==== Available data ====

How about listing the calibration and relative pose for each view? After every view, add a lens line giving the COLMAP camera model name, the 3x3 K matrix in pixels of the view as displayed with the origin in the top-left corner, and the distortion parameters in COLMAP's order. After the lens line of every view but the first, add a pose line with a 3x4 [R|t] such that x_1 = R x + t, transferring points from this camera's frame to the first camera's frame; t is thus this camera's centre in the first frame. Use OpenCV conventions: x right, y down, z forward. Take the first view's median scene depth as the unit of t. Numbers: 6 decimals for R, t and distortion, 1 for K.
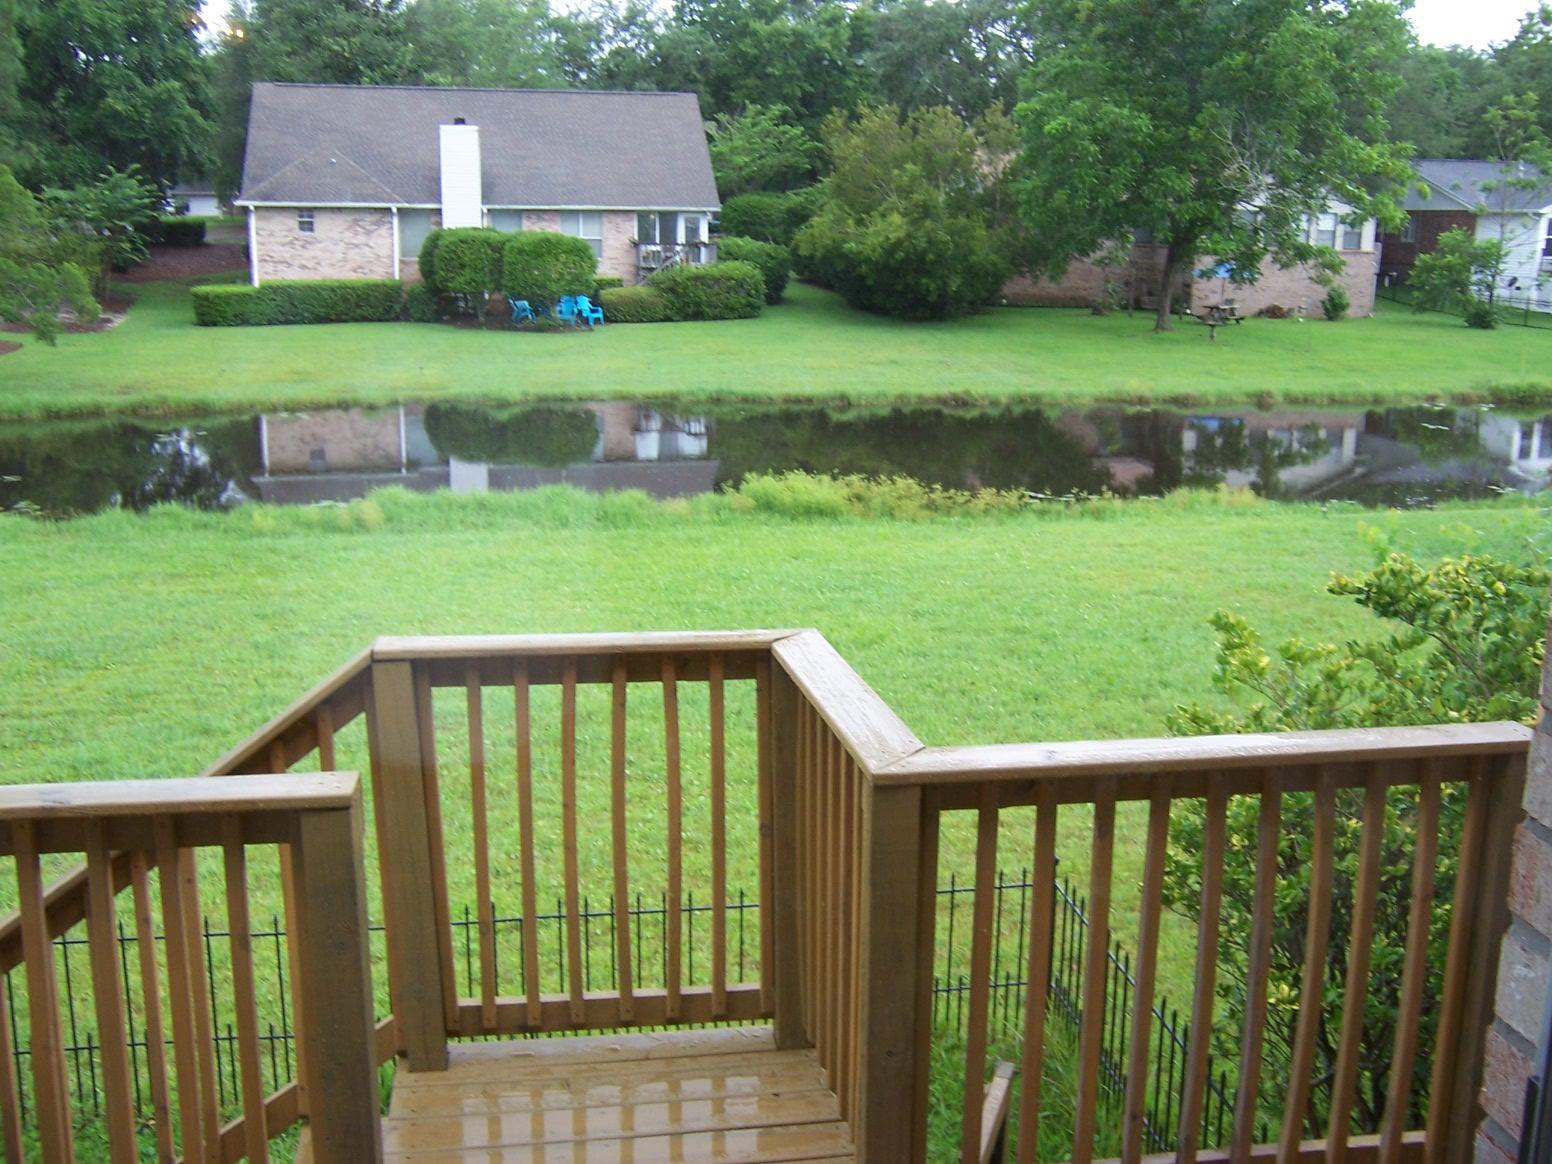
lens RADIAL K [[1558.1, 0, 776.0], [0, 1558.1, 582.0], [0, 0, 1]] dist [-0.126367, 0.243556]
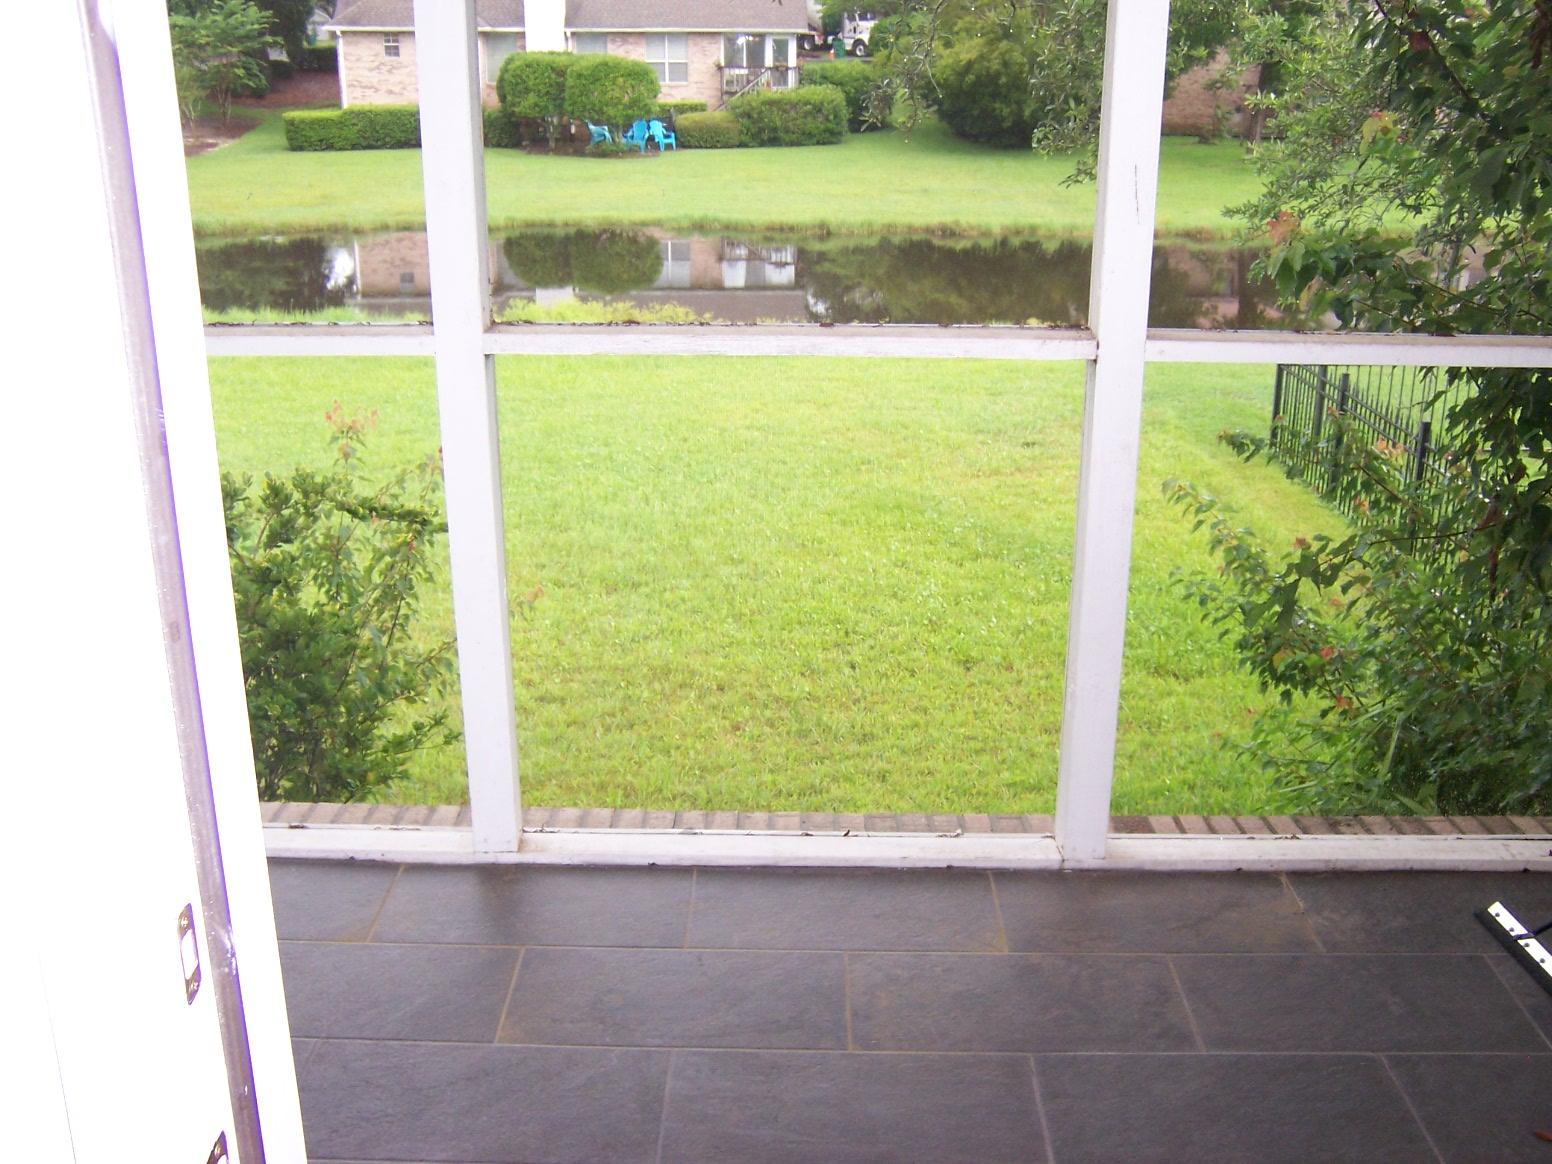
lens RADIAL K [[1558.1, 0, 776.0], [0, 1558.1, 582.0], [0, 0, 1]] dist [-0.126367, 0.243556]
pose [[0.985011, 0.049183, -0.165334, 0.129165], [-0.031327, 0.993556, 0.108924, -0.000888], [0.169626, -0.102112, 0.980204, 0.011984]]
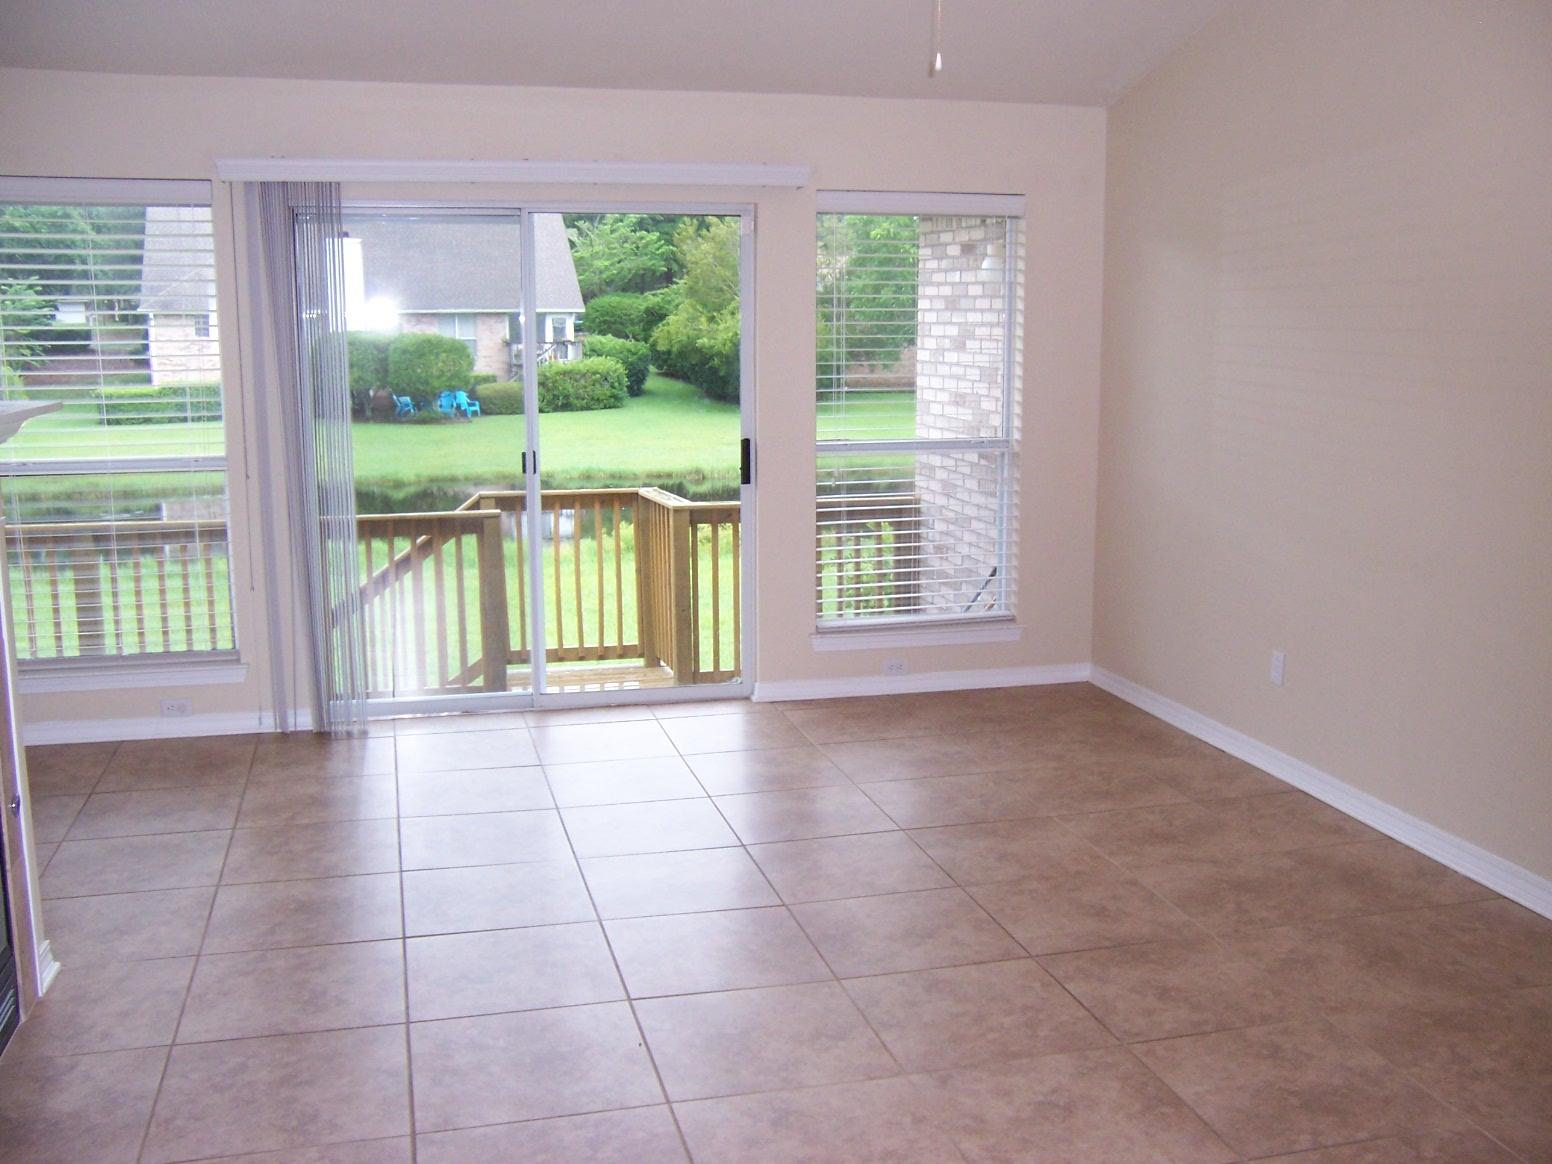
lens RADIAL K [[1558.1, 0, 776.0], [0, 1558.1, 582.0], [0, 0, 1]] dist [-0.126367, 0.243556]
pose [[0.995930, -0.029791, 0.085067, 0.000066], [0.034902, 0.997633, -0.059243, 0.022578], [-0.083101, 0.061971, 0.994612, -0.098498]]
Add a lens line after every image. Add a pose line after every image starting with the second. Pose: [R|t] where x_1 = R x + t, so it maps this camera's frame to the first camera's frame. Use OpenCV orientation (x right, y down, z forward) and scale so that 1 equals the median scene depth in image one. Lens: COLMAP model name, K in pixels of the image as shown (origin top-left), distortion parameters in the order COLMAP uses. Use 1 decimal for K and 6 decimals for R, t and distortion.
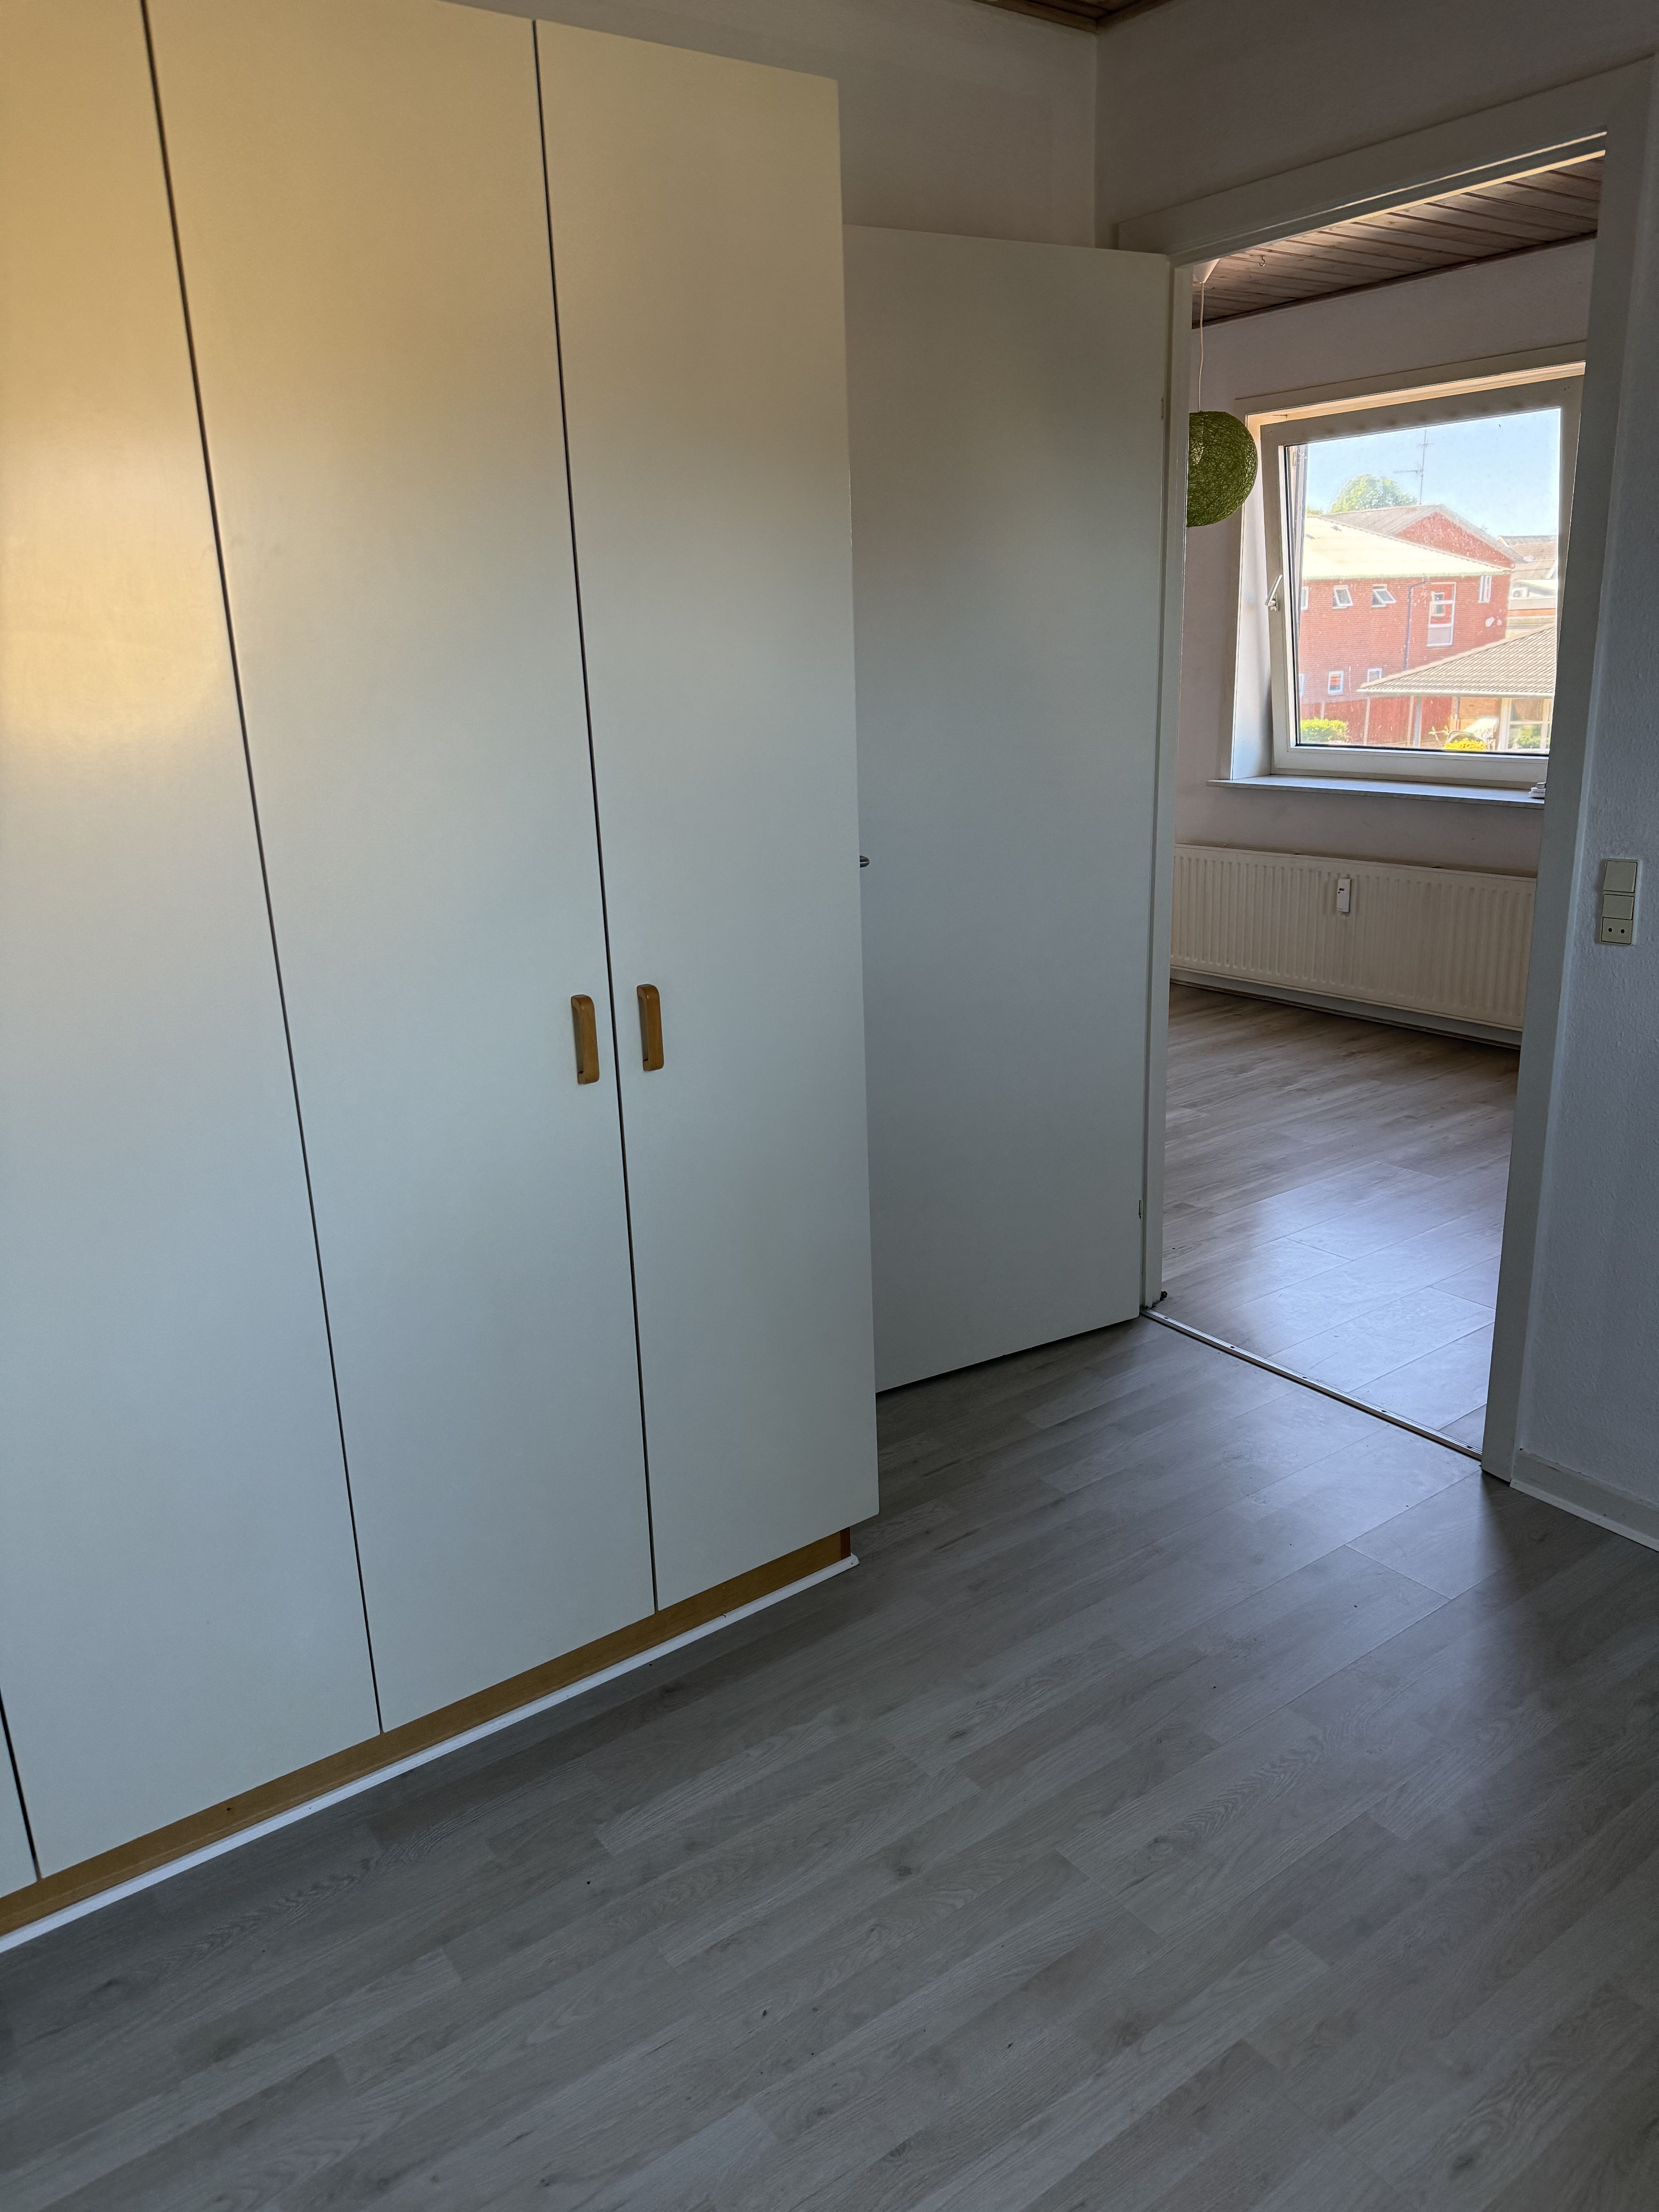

====

■ **To do**
Every line of the data above is to be set down exactly; the pictures are not.

■ **Response below**
How about listing the calibration and relative pose for each view? After every view, add a lens line giving the COLMAP camera model name, the 3x3 K matrix in pixels of the view as displayed with the origin in the top-left corner, and the distortion parameters in COLMAP's order. After the lens line of every view but the first, add a pose line with a 3x4 [R|t] such that x_1 = R x + t, transferring points from this camera's frame to the first camera's frame; t is thus this camera's centre in the first frame. Use OpenCV conventions: x right, y down, z forward. Take the first view's median scene depth as the unit of t. Numbers: 6 decimals for R, t and distortion, 1 for K.
lens RADIAL K [[1558.1, 0, 776.0], [0, 1558.1, 582.0], [0, 0, 1]] dist [-0.126367, 0.243556]
lens RADIAL K [[1558.1, 0, 776.0], [0, 1558.1, 582.0], [0, 0, 1]] dist [-0.126367, 0.243556]
pose [[0.985011, 0.049183, -0.165334, 0.129165], [-0.031327, 0.993556, 0.108924, -0.000888], [0.169626, -0.102112, 0.980204, 0.011984]]
lens RADIAL K [[1558.1, 0, 776.0], [0, 1558.1, 582.0], [0, 0, 1]] dist [-0.126367, 0.243556]
pose [[0.995930, -0.029791, 0.085067, 0.000066], [0.034902, 0.997633, -0.059243, 0.022578], [-0.083101, 0.061971, 0.994612, -0.098498]]
Add a lens line after every image. Add a pose line after every image starting with the second. Pose: [R|t] where x_1 = R x + t, so it maps this camera's frame to the first camera's frame. Use OpenCV orientation (x right, y down, z forward) and scale so that 1 equals the median scene depth in image one. Lens: COLMAP model name, K in pixels of the image as shown (origin top-left), distortion parameters in the order COLMAP uses. Use 1 decimal for K and 6 decimals for R, t and distortion.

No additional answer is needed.